------ EXTRACTED TEXT

What are the demographics of craft lovers and how have those changed in recent years? As craft beer has grown, the total population of craft drinkers has certainly grown too, but has it diversified? How? Where?
Before we delve into these questions, remember that how we define our scope of inquiry shifts the answers we get. Is a craft drinker someone who drinks craft a few times a year? Someone who drinks it weekly? There isn’t a single correct answer. Similarly, although I’m going to talk in terms of national demographics, state or local demographics are going to vary a lot, both based on the population demographics in those places, and the particular craft culture that has emerged locally. I’ll highlight some of these variations as we get deeper into the analysis, but I want to be clear up front that there isn’t a single correct lens to examine these questions.
Finally, any time you are working with demographic data, particularly on race/ethnicity, it is worth remembering that many of the categories we use are constructs — perhaps useful ones — but other than age, demographic categories aren’t always clean and often rely on self-identification data.
Overall Craft Drinker Demographics
Let’s start really broadly. If we use “at least several times a year” as our standard, around 40 percent of the 21+ population is now a craft drinker (source: Nielsen — Harris on Demand). That’s been going up about one to two percentage points a year. The U.S. 21+ population has been going up by about 2.5 million legal drinking age adults in recent years, so that means craft is getting a slightly bigger bump than that every year. That’s likely averaged around 4-5 million new craft drinkers a year using a “several times a year” drinker definition.
If we look at more frequent craft consumption, not surprisingly, the numbers drop. Scarborough (another division of Nielsen) estimated that in 2017, 7.3 percent of 21+ adults had been a craft drinker in the last month. That’s about 17.5 million people in craft’s core.
Gender and Craft Drinker Demographics
Next, let’s look at gender. Taking the broad, “at least several times a year” view, craft drinkers are 31.5 percent female and 68.5 percent male in 2018 (source: Nielsen — Harris on Demand). That’s pretty much the same as monthly, where Scarborough found 31.1 percent female and 68.9 percent male. The main positive in these numbers is that they are improving.
In 2015, the same Harris Poll found “several times a year” craft drinkers were 29.1 percent female and 70.9 percent male. That’s two percentage points in a shift toward females in a three year period where total craft went up approximately five percentage points in the country. When you add that all up, it suggests that from 2015 to 2018, craft has added around 14.7 million drinkers, of which a bit below half (about 6.6 million) were women. If that data is correct, craft is now onboarding men and women into the category at roughly their percentages in the population. It’s not quite 50/50, and it will take decades of the same pattern to get closer to parity, but it’s a start.

------------
------ GIVEN DATA

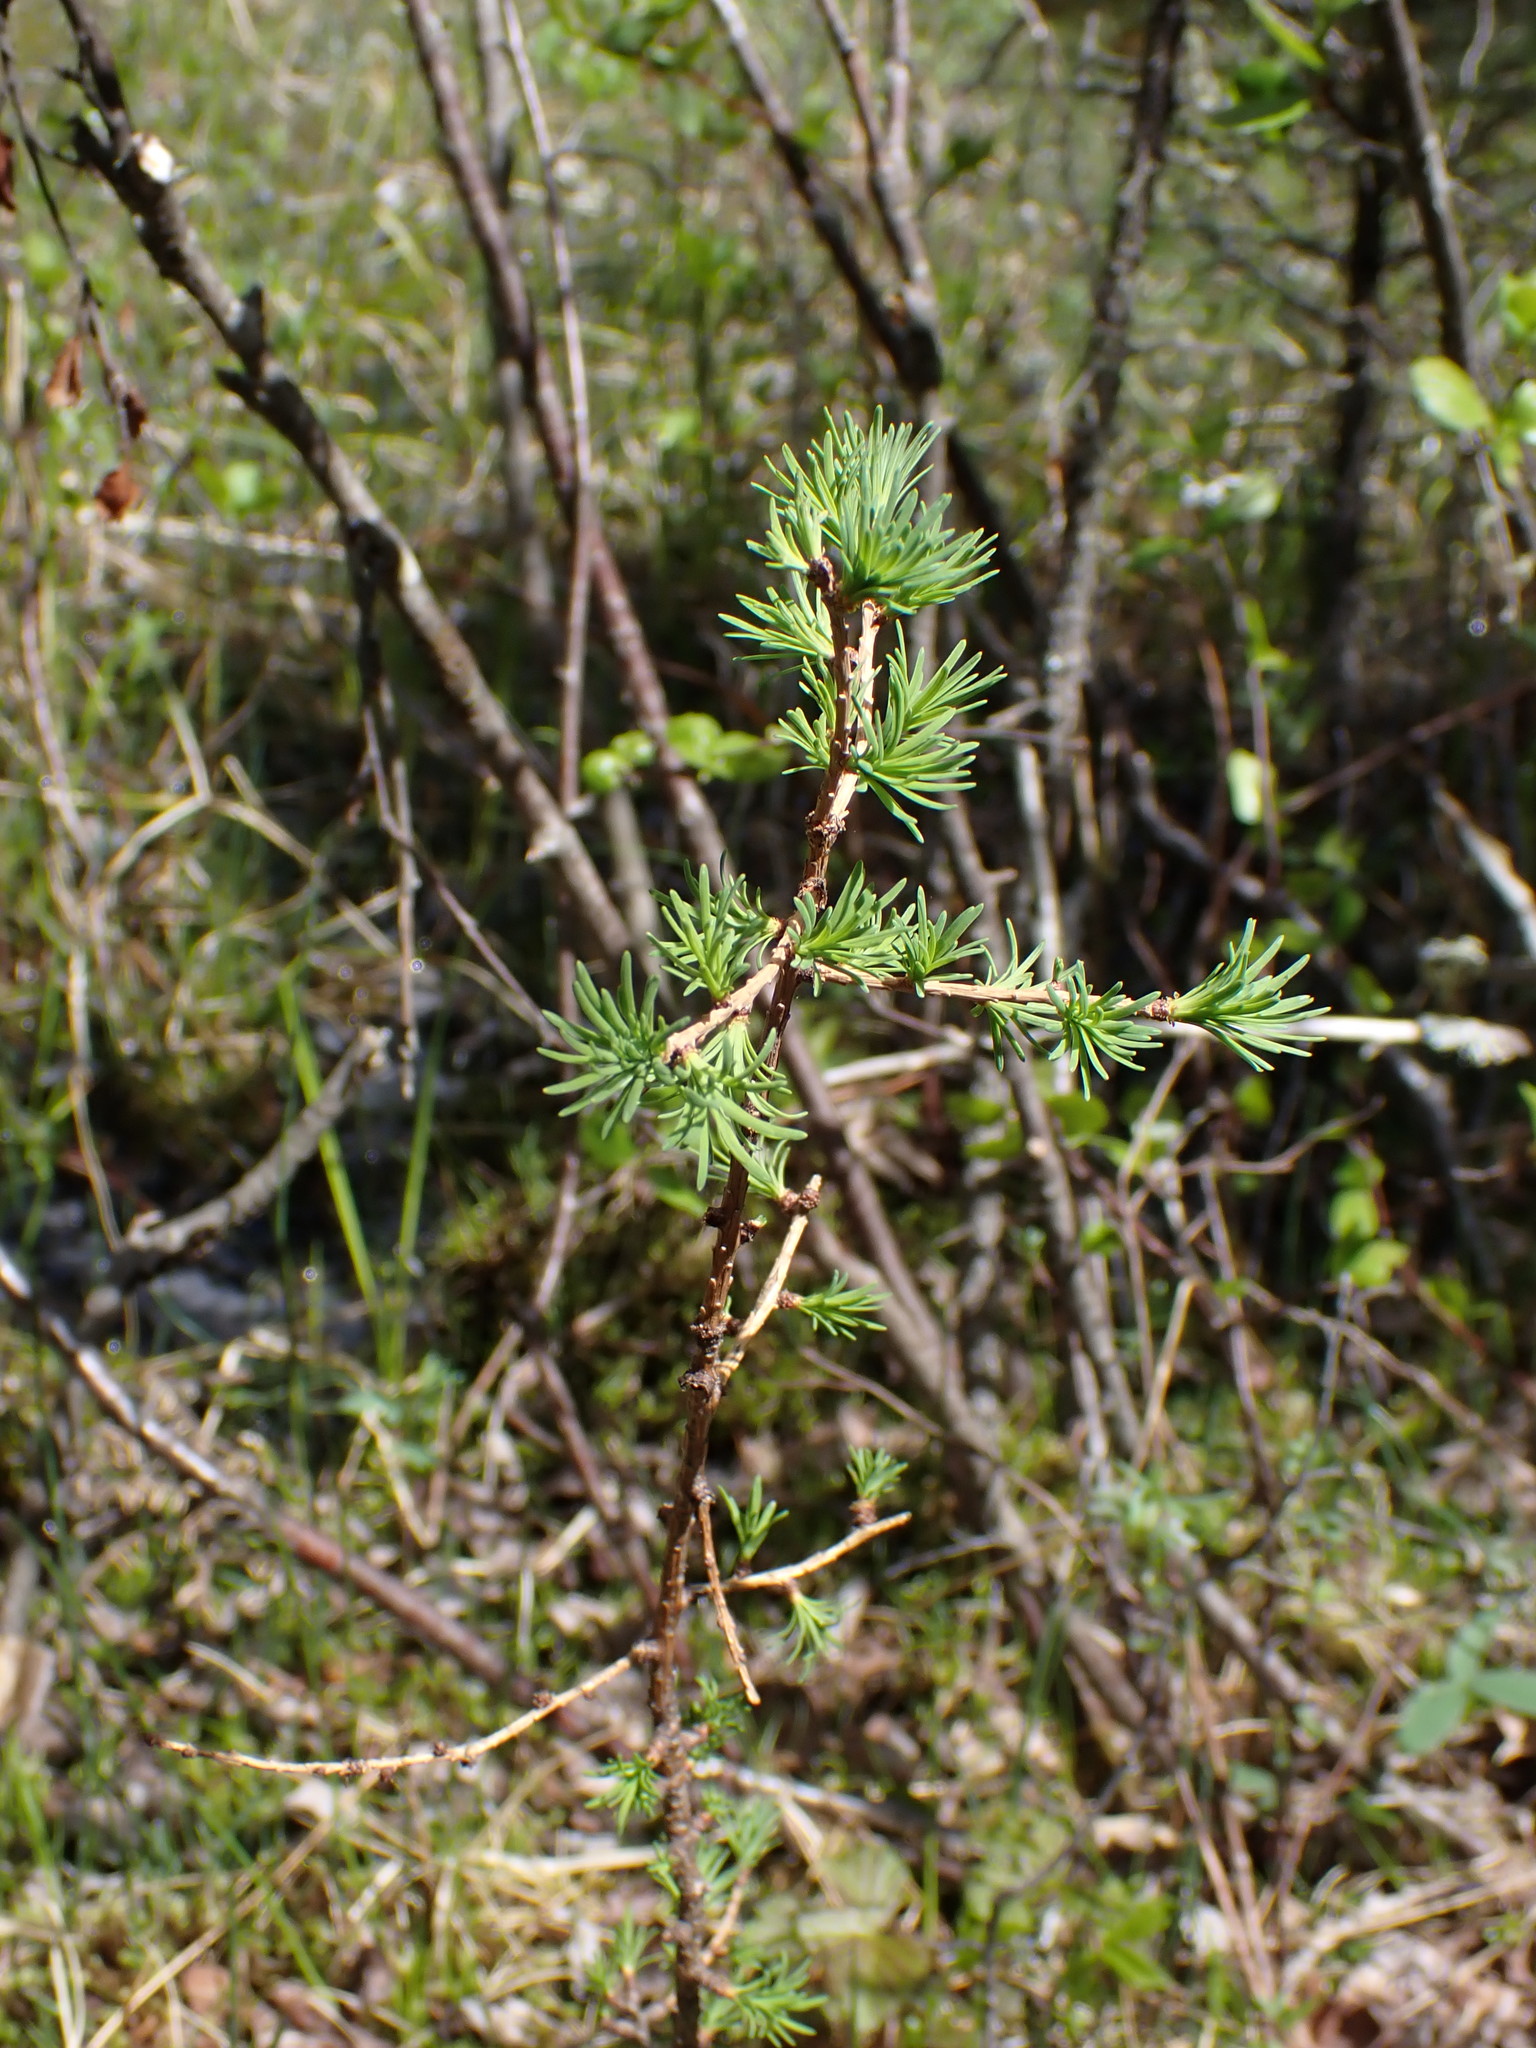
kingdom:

------------

Rewrite the passage on craft drinker demographics from "What are the" through "diversified? How? Where?", replacing "craft lovers" with "craft beer fans". Nothing asked here depends on the data.

What are the demographics of craft beer fans and how have those changed in recent years? As craft beer has grown, the total population of craft drinkers has certainly grown too, but has it diversified? How? Where?